◆ What this task involves ◆
Copy out all of the text in the listing below without any changes, and leave the pictures out of your answer.

◆ ◆ ◆ ◆

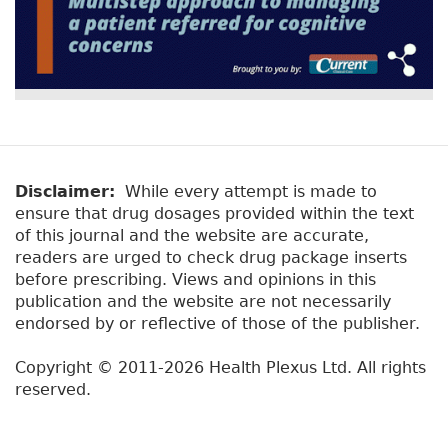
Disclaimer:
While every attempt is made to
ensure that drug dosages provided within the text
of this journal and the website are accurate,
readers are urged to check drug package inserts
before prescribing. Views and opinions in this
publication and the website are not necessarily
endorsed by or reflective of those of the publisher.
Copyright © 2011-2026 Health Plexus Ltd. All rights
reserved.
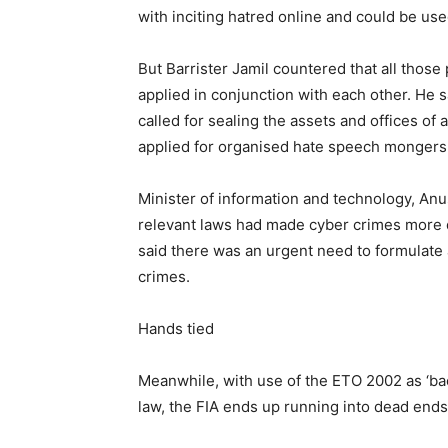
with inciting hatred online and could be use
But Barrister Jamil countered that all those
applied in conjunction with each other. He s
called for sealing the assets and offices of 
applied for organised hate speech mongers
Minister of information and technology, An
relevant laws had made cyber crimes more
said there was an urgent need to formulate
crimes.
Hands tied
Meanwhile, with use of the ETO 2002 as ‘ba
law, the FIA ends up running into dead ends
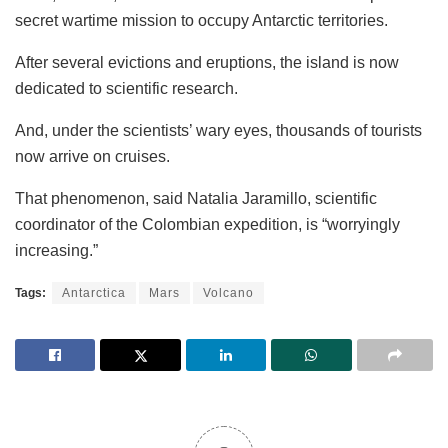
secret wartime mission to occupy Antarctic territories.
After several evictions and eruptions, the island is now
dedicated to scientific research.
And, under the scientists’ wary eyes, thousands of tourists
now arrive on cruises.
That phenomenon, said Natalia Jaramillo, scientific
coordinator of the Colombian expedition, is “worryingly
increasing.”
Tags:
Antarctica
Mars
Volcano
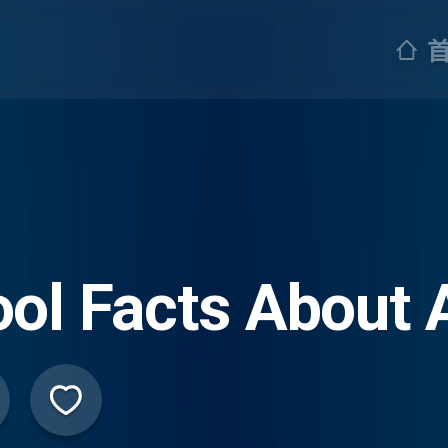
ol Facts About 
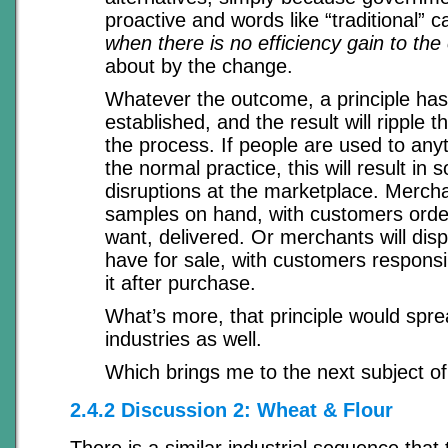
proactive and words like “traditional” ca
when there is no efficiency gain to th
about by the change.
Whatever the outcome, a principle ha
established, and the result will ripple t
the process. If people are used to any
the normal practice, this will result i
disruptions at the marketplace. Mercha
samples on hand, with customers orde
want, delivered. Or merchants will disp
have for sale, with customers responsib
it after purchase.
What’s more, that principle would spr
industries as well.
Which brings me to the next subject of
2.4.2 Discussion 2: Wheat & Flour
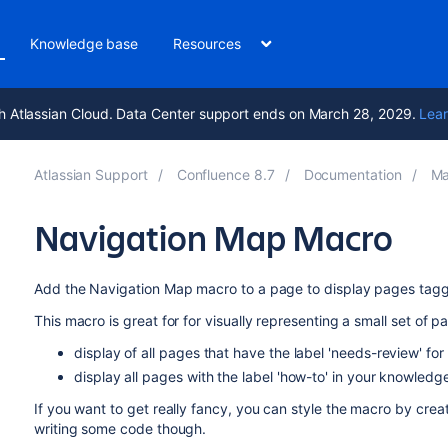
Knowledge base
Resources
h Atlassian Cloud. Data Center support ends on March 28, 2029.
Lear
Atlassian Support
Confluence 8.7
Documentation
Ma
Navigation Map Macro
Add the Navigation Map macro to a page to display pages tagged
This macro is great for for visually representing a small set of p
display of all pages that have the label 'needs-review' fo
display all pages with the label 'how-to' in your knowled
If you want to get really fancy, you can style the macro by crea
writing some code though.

◆ ◆ ◆ ◆

◆ Solution to this task ◆
Disclaimer:
While every attempt is made to
ensure that drug dosages provided within the text
of this journal and the website are accurate,
readers are urged to check drug package inserts
before prescribing. Views and opinions in this
publication and the website are not necessarily
endorsed by or reflective of those of the publisher.
Copyright © 2011-2026 Health Plexus Ltd. All rights
reserved.
with inciting hatred online and could be use
But Barrister Jamil countered that all those
applied in conjunction with each other. He s
called for sealing the assets and offices of 
applied for organised hate speech mongers
Minister of information and technology, An
relevant laws had made cyber crimes more
said there was an urgent need to formulate
crimes.
Hands tied
Meanwhile, with use of the ETO 2002 as ‘ba
law, the FIA ends up running into dead ends
secret wartime mission to occupy Antarctic territories.
After several evictions and eruptions, the island is now
dedicated to scientific research.
And, under the scientists’ wary eyes, thousands of tourists
now arrive on cruises.
That phenomenon, said Natalia Jaramillo, scientific
coordinator of the Colombian expedition, is “worryingly
increasing.”
Tags:
Antarctica
Mars
Volcano
ol Facts About 
proactive and words like “traditional” ca
when there is no efficiency gain to th
about by the change.
Whatever the outcome, a principle ha
established, and the result will ripple t
the process. If people are used to any
the normal practice, this will result i
disruptions at the marketplace. Mercha
samples on hand, with customers orde
want, delivered. Or merchants will disp
have for sale, with customers responsib
it after purchase.
What’s more, that principle would spr
industries as well.
Which brings me to the next subject of
2.4.2 Discussion 2: Wheat & Flour
Knowledge base
Resources
h Atlassian Cloud. Data Center support ends on March 28, 2029.
Lear
Atlassian Support
Confluence 8.7
Documentation
Ma
Navigation Map Macro
Add the Navigation Map macro to a page to display pages tagged
This macro is great for for visually representing a small set of p
display of all pages that have the label 'needs-review' fo
display all pages with the label 'how-to' in your knowled
If you want to get really fancy, you can style the macro by crea
writing some code though.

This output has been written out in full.